En Chine, de nombreuses filles sont vendues pour travailler comme employées de maison, femmes de ménage… pour des gens de la campagne, mais, dans les faits, elles finissent par être sexuellement abusées par les personnes qui sont supposées prendre soin d'elles. Certaines de ces jeunes filles sont retrouvées et ramenées chez elles et beaucoup de travail est fait au niveau national pour secourir des enfants qui sont issus des pays limitrophes. Ils ont onze, douze, treize ans, la plupart sont vendus par leurs parents pour 400 ou 500 dollars et lorsque les enfants leur sont ramenés, les trafiquants veulent que leur argent leur soit remboursé. Du coup, l'enfant retombe aussitôt dans l'industrie du sexe. Les criminels qui s'occupent de ce trafic se font plus d'argent en un seul jour, avec une seule fille travaillant dans un bordel, qu'ils ne gagneraient habituellement en travaillant un an ! Et cela, c'est la clef du problème.
- Est-ce que les parents sont punis lorsqu'on se rend compte qu'ils ont vendu leur enfant ?
Il y a beaucoup d'exemples de familles qui croient qu'ils envoient leurs enfants vers des pays plus riches où ils auront une vie meilleure, mais ce n'est pas la majorité. Les jeunes filles qui travaillent comme prostituées ont peur de menaces contre elles, mais surtout contre leurs familles. Comme la jeunesse est un état qui ne dure pas longtemps, il y a toujours une nouvelle demande de jeunes filles pour remplacer les plus vieilles. Et la réalité, c'est qu'il n'y a pas assez de jeunes Occidentales volontaires pour travailler dans l'industrie du sexe, ce qui explique tout ce trafic venant des pays les plus pauvres de la planète.

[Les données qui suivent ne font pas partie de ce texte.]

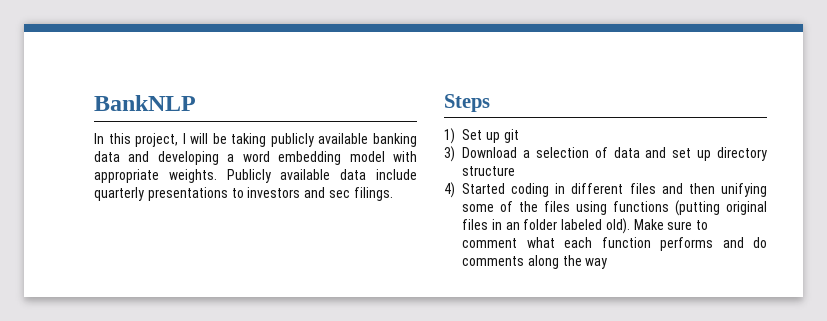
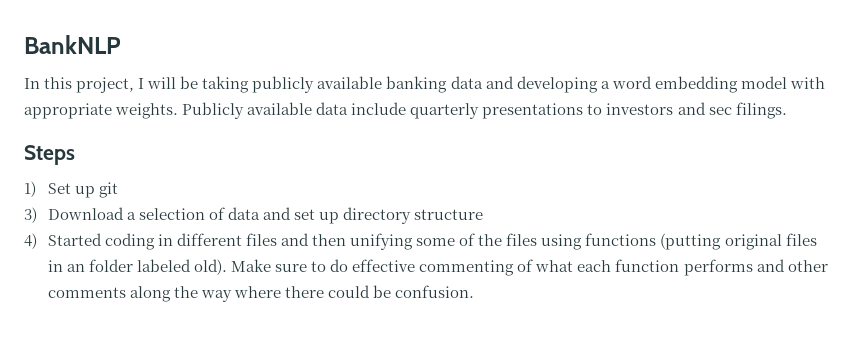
[462,238,518,248] comment -> [330,259,534,276] do effective commenting of
[753,237,767,248] do -> [787,260,828,272] other
(608, 263) none -> [233,285,475,298] where there could be confusion.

- Pensez-vous qu'il faut faire une différence entre le tourisme sexuel dans les pays en voie de développement et le tourisme sexuel dans les pays développés ?
Les touristes sexuels qui se rendent vers les pays les plus pauvres y vont parce qu'ils savent que des enfants sont disponibles pour quelques dollars. Mais il y a aussi le fait que les gens n'ignorent pas que s'ils vont dans un bordel en Europe et qu'ils demandent un enfant, la probabilité que quelqu'un les dénonce est beaucoup plus grande. Dans les pays en voie de développement, des officiers de police sont impliqués dans la prostitution, il y a beaucoup plus de corruption, de pots-de-vin…
Dans beaucoup de pays, les gens croient, à tort, qu'avoir des relations sexuelles avec des enfants les protègera de la contamination du sida ou d'autres maladies sexuellement transmissibles, ce qui est faux. En fait, beaucoup de ces enfants ont déjà été contaminés par ces maladies du fait de l'anatomie de leur corps, qu'il est très facile de blesser lors de relations sexuelles avec des adultes. Les chances d'être contaminé sont donc encore plus grandes qu'avec une femme.
- Un dernier mot ?
La chose principale à retenir, c'est que le tourisme sexuel avec un enfant, c'est un viol, ni plus ni moins. C'est inacceptable et nous ferons tout notre possible pour empêcher ça. Et de plus en plus de personnes sont poursuivies dans leur propre pays ainsi que dans le pays où ils ont commis ces actes.